## [Assigned task]
Pictures aside, can you reproduce the records word for word?
___
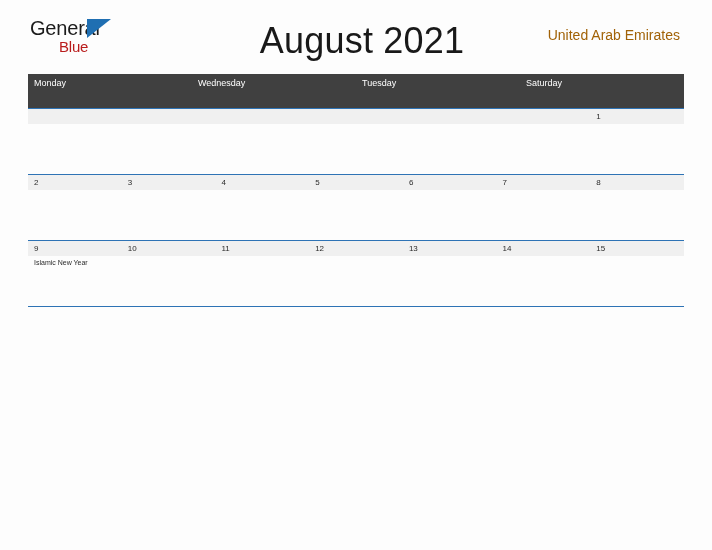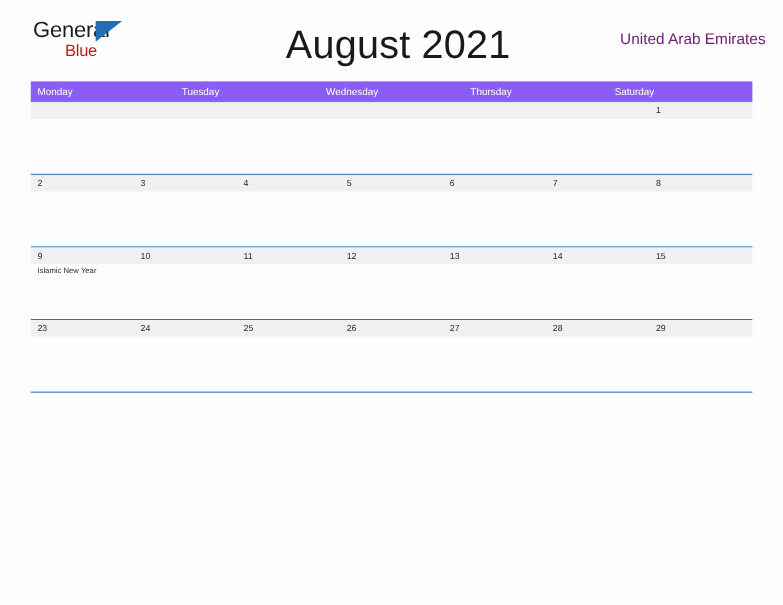--- a/index.html
+++ b/index.html
@@ -75,39 +75,39 @@
     top: 20px;
     text-align: center;
     font-size: 36px;
     color: #191919;
     font-family: "Liberation Sans", sans-serif;
     letter-spacing: 0.2px;
   }
 
   .cal-country {
     position: absolute;
-    right: 0;
+    right: 16px;
     top: 27px;
     font-size: 14px;
-    color: #701a75;
+    color: #a16207;
     font-family: "Liberation Sans", sans-serif;
     white-space: nowrap;
     text-align: right;
   }
 
   
   .calendar {
     margin: 0 28px;
     width: 656px;
   }
 
   .dow-row {
     display: flex;
-    background: #8b5cf6;
-    height: 18px;
+    background: #404040;
+    height: 34px;
   }
   .dow-cell {
     flex: 1 1 0;
     color: #ffffff;
     font-size: 9px;
     line-height: 18px;
     padding-left: 6px;
     box-sizing: border-box;
     font-family: "Liberation Sans", sans-serif;
     white-space: nowrap;
@@ -172,23 +172,22 @@
     <div class="cal-title">August 2021</div>
 
     <div class="cal-country">United Arab Emirates</div>
 
   </div>
 
   <div class="calendar">
 
     <div class="dow-row">
       <div class="dow-cell">Monday</div>
+      <div class="dow-cell">Wednesday</div>
       <div class="dow-cell">Tuesday</div>
-      <div class="dow-cell">Wednesday</div>
-      <div class="dow-cell">Thursday</div>
       <div class="dow-cell">Saturday</div>
     </div>
 
     <div class="week-row">
       <div class="numbers-strip">
         <div class="num-cell"></div>
         <div class="num-cell"></div>
         <div class="num-cell"></div>
         <div class="num-cell"></div>
         <div class="num-cell"></div>
@@ -242,40 +241,20 @@
         <div class="event-cell"></div>
         <div class="event-cell"></div>
         <div class="event-cell"></div>
         <div class="event-cell"></div>
         <div class="event-cell"></div>
         <div class="event-cell"></div>
       </div>
     </div>
 
 
-    <div class="week-row">
-      <div class="numbers-strip">
-        <div class="num-cell">23</div>
-        <div class="num-cell">24</div>
-        <div class="num-cell">25</div>
-        <div class="num-cell">26</div>
-        <div class="num-cell">27</div>
-        <div class="num-cell">28</div>
-        <div class="num-cell">29</div>
-      </div>
-      <div class="events-strip">
-        <div class="event-cell"></div>
-        <div class="event-cell"></div>
-        <div class="event-cell"></div>
-        <div class="event-cell"></div>
-        <div class="event-cell"></div>
-        <div class="event-cell"></div>
-        <div class="event-cell"></div>
-      </div>
-    </div>
 
     <div class="week-row">
       <div class="events-strip">
         <div class="event-cell"></div>
         <div class="event-cell"></div>
         <div class="event-cell"></div>
         <div class="event-cell"></div>
         <div class="event-cell"></div>
         <div class="event-cell"></div>
         <div class="event-cell"></div>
___
## [Solution for this exercise]
--- a/index.html
+++ b/index.html
@@ -75,39 +75,39 @@
     top: 20px;
     text-align: center;
     font-size: 36px;
     color: #191919;
     font-family: "Liberation Sans", sans-serif;
     letter-spacing: 0.2px;
   }
 
   .cal-country {
     position: absolute;
-    right: 0;
+    right: 16px;
     top: 27px;
     font-size: 14px;
-    color: #701a75;
+    color: #a16207;
     font-family: "Liberation Sans", sans-serif;
     white-space: nowrap;
     text-align: right;
   }
 
   
   .calendar {
     margin: 0 28px;
     width: 656px;
   }
 
   .dow-row {
     display: flex;
-    background: #8b5cf6;
-    height: 18px;
+    background: #404040;
+    height: 34px;
   }
   .dow-cell {
     flex: 1 1 0;
     color: #ffffff;
     font-size: 9px;
     line-height: 18px;
     padding-left: 6px;
     box-sizing: border-box;
     font-family: "Liberation Sans", sans-serif;
     white-space: nowrap;
@@ -172,23 +172,22 @@
     <div class="cal-title">August 2021</div>
 
     <div class="cal-country">United Arab Emirates</div>
 
   </div>
 
   <div class="calendar">
 
     <div class="dow-row">
       <div class="dow-cell">Monday</div>
+      <div class="dow-cell">Wednesday</div>
       <div class="dow-cell">Tuesday</div>
-      <div class="dow-cell">Wednesday</div>
-      <div class="dow-cell">Thursday</div>
       <div class="dow-cell">Saturday</div>
     </div>
 
     <div class="week-row">
       <div class="numbers-strip">
         <div class="num-cell"></div>
         <div class="num-cell"></div>
         <div class="num-cell"></div>
         <div class="num-cell"></div>
         <div class="num-cell"></div>
@@ -242,40 +241,20 @@
         <div class="event-cell"></div>
         <div class="event-cell"></div>
         <div class="event-cell"></div>
         <div class="event-cell"></div>
         <div class="event-cell"></div>
         <div class="event-cell"></div>
       </div>
     </div>
 
 
-    <div class="week-row">
-      <div class="numbers-strip">
-        <div class="num-cell">23</div>
-        <div class="num-cell">24</div>
-        <div class="num-cell">25</div>
-        <div class="num-cell">26</div>
-        <div class="num-cell">27</div>
-        <div class="num-cell">28</div>
-        <div class="num-cell">29</div>
-      </div>
-      <div class="events-strip">
-        <div class="event-cell"></div>
-        <div class="event-cell"></div>
-        <div class="event-cell"></div>
-        <div class="event-cell"></div>
-        <div class="event-cell"></div>
-        <div class="event-cell"></div>
-        <div class="event-cell"></div>
-      </div>
-    </div>
 
     <div class="week-row">
       <div class="events-strip">
         <div class="event-cell"></div>
         <div class="event-cell"></div>
         <div class="event-cell"></div>
         <div class="event-cell"></div>
         <div class="event-cell"></div>
         <div class="event-cell"></div>
         <div class="event-cell"></div>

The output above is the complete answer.